[Document text Boundary: Start]

The liquid fraction is calculated knowing the balance of the enthalpy H. The enthalpy of a material is computed as a sum of sensible enthalpy h and the latent heat content $\mathrm{\Delta }H$

$$\begin{array}{c}\hfill H=h+\mathrm{\Delta }H\end{array}$$

(1)

where sensible enthalpy h is defined as follows

$$\begin{array}{c}\hfill h=h_{ref}+{\int }_{T_{ref}}^T{c}_p\mathrm{d}T\end{array}$$

(2)

$h_{ref}$ and $T_{ref}$ are reference to enthalpy and temperature, respectively, and $c_p$ is specific heat at constant pressure. Regarding the liquid fraction, it is defined in the following manner:

$$\beta \left(T\right)=\{\begin{array}{ll}0& \mathrm{i}\mathrm{f} T<T_{solidus}\\ \hfill \frac{T-T_{solidus}}{T_{liquidus}-T_{solidus}}& \mathrm{i}\mathrm{f} T_{solidus}<T<T_{liquidus}\\ 1& \mathrm{i}\mathrm{f} T>T_{liquidus}\end{array}$$

(3)

Knowing the latent heat L of the material used, the latent heat content in Equation (1) is calculated as

$$\begin{array}{c}\hfill \mathrm{\Delta }H=\beta L\end{array}$$

(4)

where $\mathrm{\Delta }H$ varies between 0 for a solid and L for a liquid. Based on the liquid fraction distribution, the enthalpy is calculated and then inserted into the energy equation, where the temperature distribution is solved via an iterative manner.

[Document text Boundary: End]
[Supplied information Boundary: Start]

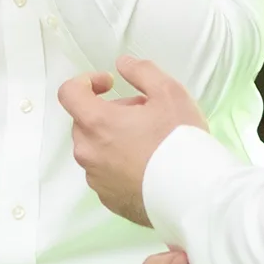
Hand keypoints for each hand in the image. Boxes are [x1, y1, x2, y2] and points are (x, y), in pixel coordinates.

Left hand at [55, 54, 207, 226]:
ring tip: (149, 142)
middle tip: (143, 114)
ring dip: (113, 139)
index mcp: (96, 123)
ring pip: (95, 149)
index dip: (87, 82)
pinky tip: (147, 166)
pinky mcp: (108, 199)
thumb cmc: (180, 141)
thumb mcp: (169, 93)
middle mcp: (88, 152)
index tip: (110, 84)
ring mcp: (96, 179)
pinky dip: (119, 165)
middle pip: (85, 122)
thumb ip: (142, 71)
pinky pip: (105, 174)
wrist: (194, 194)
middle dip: (109, 112)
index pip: (69, 93)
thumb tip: (123, 64)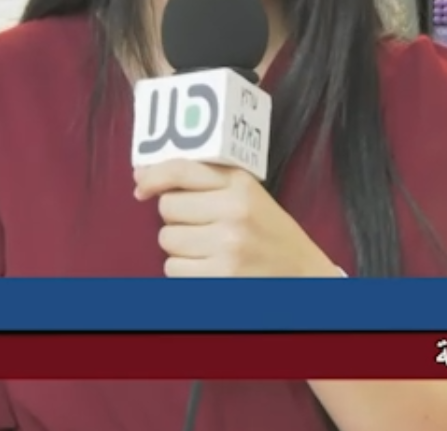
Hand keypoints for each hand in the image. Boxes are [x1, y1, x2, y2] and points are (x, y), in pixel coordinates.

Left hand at [133, 159, 338, 277]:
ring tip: (210, 250)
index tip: (141, 187)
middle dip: (177, 219)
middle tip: (202, 228)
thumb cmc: (270, 235)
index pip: (182, 169)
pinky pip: (174, 269)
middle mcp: (234, 210)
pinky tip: (211, 269)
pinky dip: (185, 272)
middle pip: (168, 207)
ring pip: (167, 240)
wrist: (305, 277)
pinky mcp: (221, 276)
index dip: (154, 176)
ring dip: (181, 248)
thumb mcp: (249, 197)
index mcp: (241, 184)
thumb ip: (204, 182)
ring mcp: (228, 245)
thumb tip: (142, 174)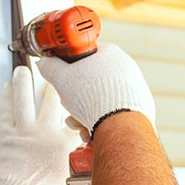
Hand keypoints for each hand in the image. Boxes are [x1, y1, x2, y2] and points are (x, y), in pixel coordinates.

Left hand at [0, 65, 82, 184]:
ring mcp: (26, 132)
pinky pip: (7, 111)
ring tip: (25, 69)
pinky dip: (7, 97)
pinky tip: (8, 86)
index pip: (77, 119)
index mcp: (66, 144)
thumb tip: (99, 175)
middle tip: (57, 75)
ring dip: (25, 81)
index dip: (81, 108)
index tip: (83, 100)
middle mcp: (47, 132)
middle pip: (52, 101)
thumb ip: (86, 176)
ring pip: (25, 99)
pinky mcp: (8, 136)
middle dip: (56, 85)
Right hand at [37, 43, 155, 136]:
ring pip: (102, 100)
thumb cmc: (94, 98)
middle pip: (93, 83)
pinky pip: (115, 113)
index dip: (71, 71)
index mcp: (110, 54)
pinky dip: (103, 122)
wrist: (120, 125)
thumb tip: (45, 62)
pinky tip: (94, 131)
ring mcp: (135, 88)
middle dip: (77, 99)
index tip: (65, 82)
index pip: (86, 57)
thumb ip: (50, 67)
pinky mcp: (140, 107)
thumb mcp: (62, 78)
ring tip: (81, 125)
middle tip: (71, 107)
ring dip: (86, 114)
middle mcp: (127, 68)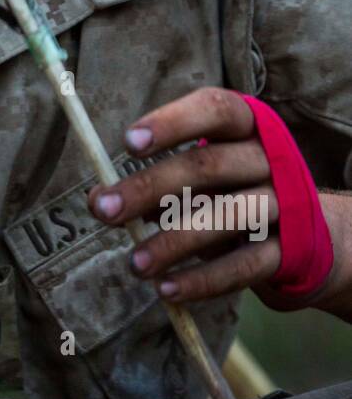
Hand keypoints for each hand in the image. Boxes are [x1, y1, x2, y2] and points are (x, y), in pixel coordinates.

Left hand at [86, 86, 294, 308]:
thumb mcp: (194, 177)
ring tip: (134, 263)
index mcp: (246, 125)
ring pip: (228, 216)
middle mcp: (269, 158)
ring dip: (174, 241)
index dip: (172, 122)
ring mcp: (283, 203)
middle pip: (209, 165)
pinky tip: (167, 289)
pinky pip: (246, 265)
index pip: (215, 109)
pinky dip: (204, 280)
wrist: (301, 231)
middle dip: (150, 187)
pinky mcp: (288, 250)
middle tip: (105, 211)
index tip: (128, 143)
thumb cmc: (228, 189)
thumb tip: (98, 200)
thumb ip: (149, 184)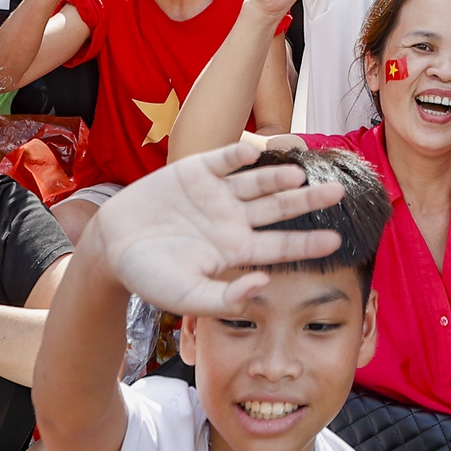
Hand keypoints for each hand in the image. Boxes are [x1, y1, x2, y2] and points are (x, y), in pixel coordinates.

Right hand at [81, 143, 346, 314]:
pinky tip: (253, 153)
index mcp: (236, 249)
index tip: (337, 241)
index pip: (281, 245)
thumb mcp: (187, 296)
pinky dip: (238, 155)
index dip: (308, 243)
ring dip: (278, 177)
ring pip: (257, 182)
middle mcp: (234, 218)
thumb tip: (262, 286)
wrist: (112, 246)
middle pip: (279, 208)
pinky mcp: (196, 171)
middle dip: (308, 201)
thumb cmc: (151, 277)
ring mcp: (217, 193)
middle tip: (338, 192)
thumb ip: (224, 297)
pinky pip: (224, 160)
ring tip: (298, 173)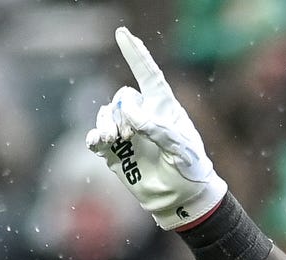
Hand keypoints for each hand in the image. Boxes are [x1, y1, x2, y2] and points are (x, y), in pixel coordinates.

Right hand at [85, 28, 226, 228]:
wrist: (181, 199)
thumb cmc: (190, 171)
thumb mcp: (182, 149)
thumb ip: (158, 129)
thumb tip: (130, 113)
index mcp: (164, 108)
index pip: (148, 75)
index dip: (136, 54)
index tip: (122, 33)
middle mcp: (143, 116)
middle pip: (122, 97)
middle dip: (122, 111)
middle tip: (130, 133)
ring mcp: (127, 133)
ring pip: (106, 114)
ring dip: (106, 124)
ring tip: (113, 140)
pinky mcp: (115, 152)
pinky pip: (96, 137)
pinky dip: (94, 137)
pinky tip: (99, 142)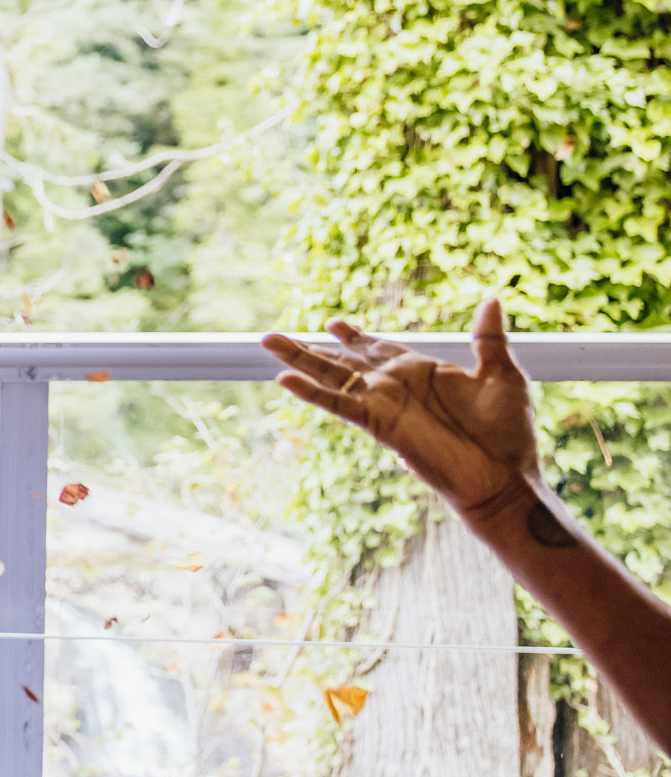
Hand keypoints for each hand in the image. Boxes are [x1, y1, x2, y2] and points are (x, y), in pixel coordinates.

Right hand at [261, 297, 541, 519]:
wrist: (505, 477)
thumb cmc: (509, 433)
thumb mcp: (503, 375)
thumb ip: (488, 339)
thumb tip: (492, 299)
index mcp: (421, 372)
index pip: (378, 349)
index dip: (354, 336)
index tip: (332, 323)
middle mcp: (395, 386)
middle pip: (342, 361)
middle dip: (308, 348)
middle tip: (272, 336)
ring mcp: (384, 404)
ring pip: (331, 377)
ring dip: (299, 360)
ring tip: (267, 344)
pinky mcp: (379, 423)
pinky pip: (340, 404)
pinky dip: (313, 393)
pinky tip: (286, 380)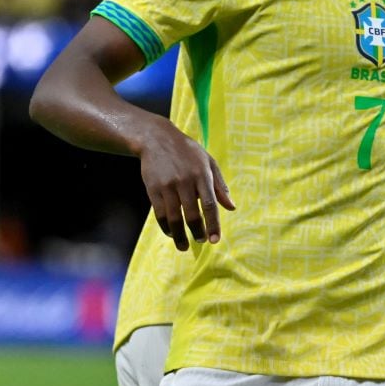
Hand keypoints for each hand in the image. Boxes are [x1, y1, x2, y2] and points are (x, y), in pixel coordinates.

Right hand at [135, 118, 235, 250]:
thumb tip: (232, 207)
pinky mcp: (153, 190)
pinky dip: (166, 227)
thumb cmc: (187, 152)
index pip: (210, 205)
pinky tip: (171, 234)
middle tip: (201, 241)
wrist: (157, 139)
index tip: (215, 240)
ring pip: (174, 218)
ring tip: (184, 246)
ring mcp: (167, 186)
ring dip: (180, 236)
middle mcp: (185, 182)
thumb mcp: (208, 162)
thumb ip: (220, 186)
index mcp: (202, 175)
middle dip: (197, 232)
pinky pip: (160, 214)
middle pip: (192, 215)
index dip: (213, 224)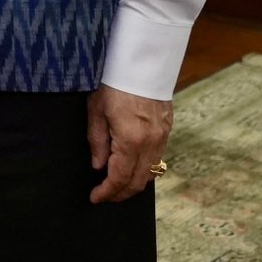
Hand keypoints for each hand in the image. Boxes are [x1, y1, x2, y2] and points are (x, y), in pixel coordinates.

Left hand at [86, 84, 172, 201]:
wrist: (141, 62)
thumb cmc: (113, 83)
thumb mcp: (96, 111)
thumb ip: (97, 142)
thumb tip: (98, 167)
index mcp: (130, 140)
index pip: (119, 178)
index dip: (107, 192)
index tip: (95, 198)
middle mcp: (150, 144)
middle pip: (138, 182)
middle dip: (120, 194)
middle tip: (105, 196)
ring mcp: (161, 138)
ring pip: (150, 173)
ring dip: (134, 184)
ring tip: (117, 185)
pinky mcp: (166, 130)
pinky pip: (157, 159)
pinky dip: (144, 169)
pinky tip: (132, 166)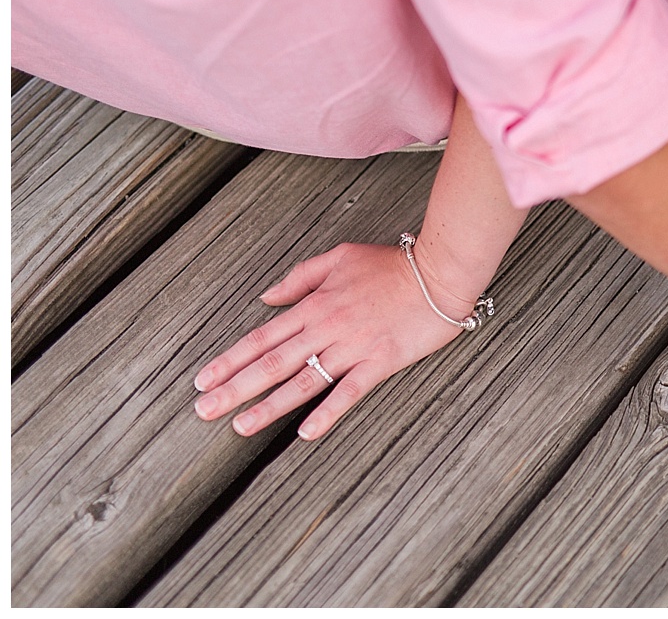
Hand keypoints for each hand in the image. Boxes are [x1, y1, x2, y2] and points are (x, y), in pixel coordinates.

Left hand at [192, 240, 475, 440]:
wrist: (439, 271)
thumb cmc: (393, 263)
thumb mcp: (340, 257)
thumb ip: (301, 277)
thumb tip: (267, 296)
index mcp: (315, 305)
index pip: (263, 338)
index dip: (230, 360)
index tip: (203, 380)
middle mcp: (327, 328)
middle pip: (272, 363)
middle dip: (235, 388)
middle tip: (204, 410)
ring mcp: (353, 347)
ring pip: (303, 381)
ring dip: (269, 406)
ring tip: (241, 426)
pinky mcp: (380, 361)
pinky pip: (349, 391)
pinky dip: (328, 412)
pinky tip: (306, 433)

[Supplied information Boundary: End]

Write out the full text on enthalpy and liquid fraction, word for word.

The liquid fraction is calculated knowing the balance of the enthalpy H. The enthalpy of a material is computed as a sum of sensible enthalpy h and the latent heat content $\mathrm{\Delta }H$

$$\begin{array}{c}\hfill H=h+\mathrm{\Delta }H\end{array}$$

(1)

where sensible enthalpy h is defined as follows

$$\begin{array}{c}\hfill h=h_{ref}+{\int }_{T_{ref}}^T{c}_p\mathrm{d}T\end{array}$$

(2)

$h_{ref}$ and $T_{ref}$ are reference to enthalpy and temperature, respectively, and $c_p$ is specific heat at constant pressure. Regarding the liquid fraction, it is defined in the following manner:

$$\beta \left(T\right)=\{\begin{array}{ll}0& \mathrm{i}\mathrm{f} T<T_{solidus}\\ \hfill \frac{T-T_{solidus}}{T_{liquidus}-T_{solidus}}& \mathrm{i}\mathrm{f} T_{solidus}<T<T_{liquidus}\\ 1& \mathrm{i}\mathrm{f} T>T_{liquidus}\end{array}$$

(3)

Knowing the latent heat L of the material used, the latent heat content in Equation (1) is calculated as

$$\begin{array}{c}\hfill \mathrm{\Delta }H=\beta L\end{array}$$

(4)

where $\mathrm{\Delta }H$ varies between 0 for a solid and L for a liquid. Based on the liquid fraction distribution, the enthalpy is calculated and then inserted into the energy equation, where the temperature distribution is solved via an iterative manner.